Dobbiamo chiarire anche il nostro punto di vista sulla riforma delle pensioni. Questa è certamente criticabile, ma non cambia strutturalmente il sistema italiano. Anche se si è allungata la vita lavorativa, tuttavia il sistema pubblico resta ancora parte dello Stato Sociale italiano. Qui, semmai, il punto è culturale. Non è lecito sostenere che il sistema pensionistico pubblico deve necessariamente autofinanziarsi: poiché fa parte dello Stato Sociale Universale, è certamente finanziabile dal bilancio pubblico, quando le cause di possibile difficoltà finanziaria del sistema non sono attribuibili ai lavoratori. Il fatto che il sistema pubblico sia diventato contributivo da retributivo che era, non toglie nulla alla sua caratteristica di componente dello Stato sociale; in causa, con la riforma Dini era il suo finanziamento, non la sua natura.
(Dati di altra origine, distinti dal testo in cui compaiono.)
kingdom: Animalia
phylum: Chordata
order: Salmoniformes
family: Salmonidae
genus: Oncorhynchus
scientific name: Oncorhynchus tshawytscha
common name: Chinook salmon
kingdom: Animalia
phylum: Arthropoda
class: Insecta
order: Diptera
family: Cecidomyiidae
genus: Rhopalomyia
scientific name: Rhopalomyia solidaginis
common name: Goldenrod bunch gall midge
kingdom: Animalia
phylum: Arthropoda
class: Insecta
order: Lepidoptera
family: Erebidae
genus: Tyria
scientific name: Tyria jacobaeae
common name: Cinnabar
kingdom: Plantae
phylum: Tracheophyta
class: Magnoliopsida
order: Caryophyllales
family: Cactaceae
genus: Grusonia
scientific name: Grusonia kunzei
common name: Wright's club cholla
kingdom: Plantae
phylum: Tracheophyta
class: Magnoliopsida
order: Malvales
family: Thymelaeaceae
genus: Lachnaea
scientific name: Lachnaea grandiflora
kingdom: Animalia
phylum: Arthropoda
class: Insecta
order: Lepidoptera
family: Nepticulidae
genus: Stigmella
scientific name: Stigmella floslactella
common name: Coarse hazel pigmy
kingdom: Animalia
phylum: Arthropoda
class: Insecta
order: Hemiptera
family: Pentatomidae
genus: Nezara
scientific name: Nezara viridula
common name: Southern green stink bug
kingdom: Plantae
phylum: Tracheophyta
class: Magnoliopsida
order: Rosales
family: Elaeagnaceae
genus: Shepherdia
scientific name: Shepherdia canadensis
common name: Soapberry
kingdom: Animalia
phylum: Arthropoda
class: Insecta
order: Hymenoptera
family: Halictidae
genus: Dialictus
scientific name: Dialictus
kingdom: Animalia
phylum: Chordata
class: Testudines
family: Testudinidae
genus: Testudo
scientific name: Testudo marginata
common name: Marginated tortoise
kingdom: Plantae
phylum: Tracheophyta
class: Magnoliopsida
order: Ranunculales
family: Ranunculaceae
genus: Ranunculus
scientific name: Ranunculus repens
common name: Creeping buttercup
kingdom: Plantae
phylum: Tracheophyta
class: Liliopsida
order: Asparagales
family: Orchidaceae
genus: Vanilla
E se il sistema Dini non funziona, non è ai lavoratori che occorre rivolgersi in prima istanza. Certo, l’invecchiamento rende fattibile l’allungamento della vita lavorativa: ma la decisione è scientifica, non politica, perché varia il modo come si invecchia a seconda di come si lavora. Così, benché l’accordo recente aumenti il numero di lavoratori “usurandi”, sarebbe stato più logico chiedere ai medici del lavoro e ai ricercatori quali categorie e quali tipi di mansioni andavano protette. Più importante, e lo diciamo da tempo, una visione non meramente finanziaria della previdenza, di fronte all’invecchiamento, non ne dà la responsabilità ai vecchi, ma alla disoccupazione dei giovani, all’inoccupazione delle donne, alla disoccupazione di lunga durata, al Mezzogiorno: tutte coorti di potenziali lavoratori contributori del sistema previdenziale pubblico, ma estraniate dal lavoro da un mercato che non li include. Se proprio si deve trovare un responsabile, questo è nel sistema delle imprese, che non si sviluppa abbastanza, non assume e, perciò stesso, non contribuisce alla previdenza. Non voglio dire che dobbiamo tassare le imprese per l’eventuale gobba della spesa previdenziale, ma è chiaro che non si possono agevolare le imprese, come nei due punti precedenti, se la conseguenza è quella di rendere la gobba ancora più alta.
Ho trattato solo i temi all’ordine del giorno. Ma l’occasione serve per chiarire tra noi quali siano i punti non negoziabili in un governo di centrosinistra. Qualsiasi cosa sia la Sinistra democratica, è certamente un movimento del lavoro, non del capitale, del padronato, della cattiva distribuzione dei redditi, del classismo, e via peggiorando. Siamo per la concertazione, ma non per la carità pelosa.